Monday, September 09, 2013

Einbahnstrasse as a Lost Paradigm for Blogging

So I'm re-reading Walter Benjamin's One-Way Street and it occurs to me, as I suspect it occurs to nearly everyone, just how bloggy it is. The discrete sections, seemingly unrelated, yet which nonetheless amount to a whole - could there be a better description of the experience of reading a blog? (It should come as no surprise that there is a One-Way Street blog)

There is a difference between the average blog and Benjamin's Einbahnstrasse - Benjamin intended his bits and pieces to come together, he slaved over their order of presentation (He reminds one of Wittgenstein in this respect).
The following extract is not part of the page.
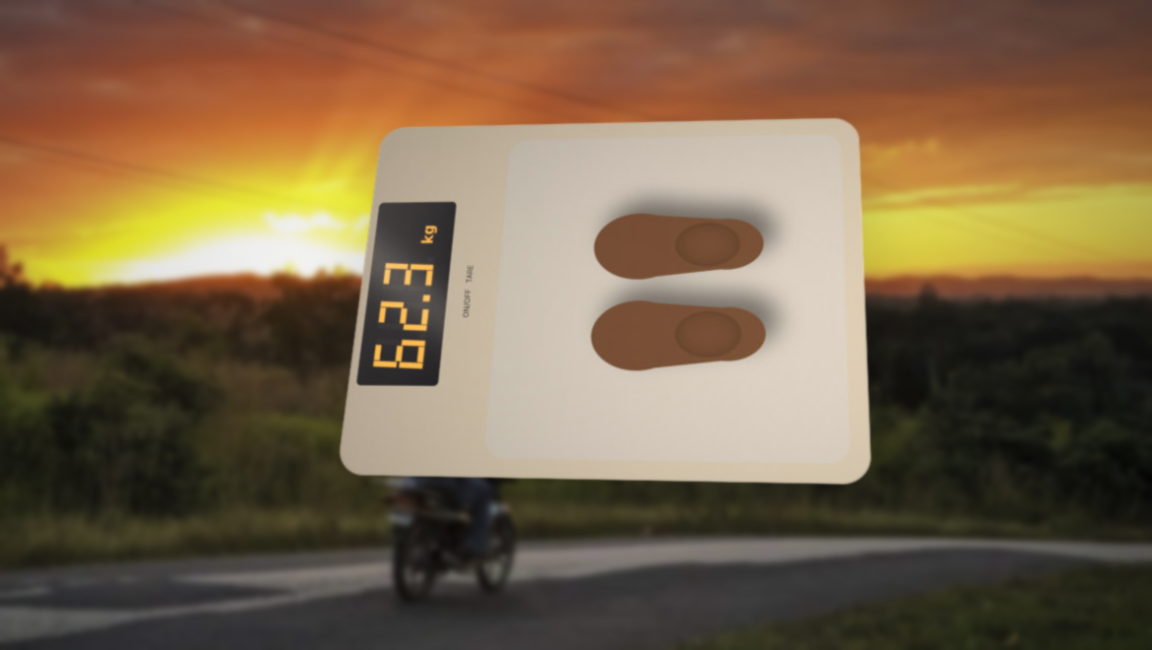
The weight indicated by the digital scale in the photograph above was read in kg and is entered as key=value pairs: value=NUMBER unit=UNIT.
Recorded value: value=62.3 unit=kg
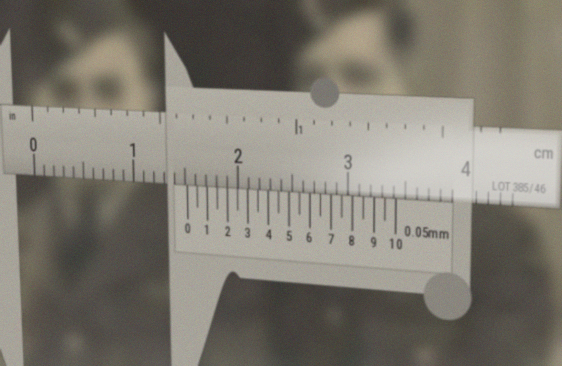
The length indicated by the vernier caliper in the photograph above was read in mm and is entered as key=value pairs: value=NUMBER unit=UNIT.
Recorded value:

Wasn't this the great, yet unrealized promise of blogging? That at the end (or along the way) many of them should be turned into a book? Blogging now feels less writing creating a book on the side, and more like maintaining the cork board at a Student Centre, so that the advertising of piano lessons and the selling of bicycles remains a satisfying experience for the student consumer. That being said, I suppose it is some badge of honour that the most regular visitors to my blog are people who come to crib materials for their undergraduate essays on Aristotle. Welcome cheaters! Bask in the illusory authority of the Internet, where what I write looks good, but could be entirely wrong, and all my citations made up just like in Flann O'Brien's The Dalkey Archive.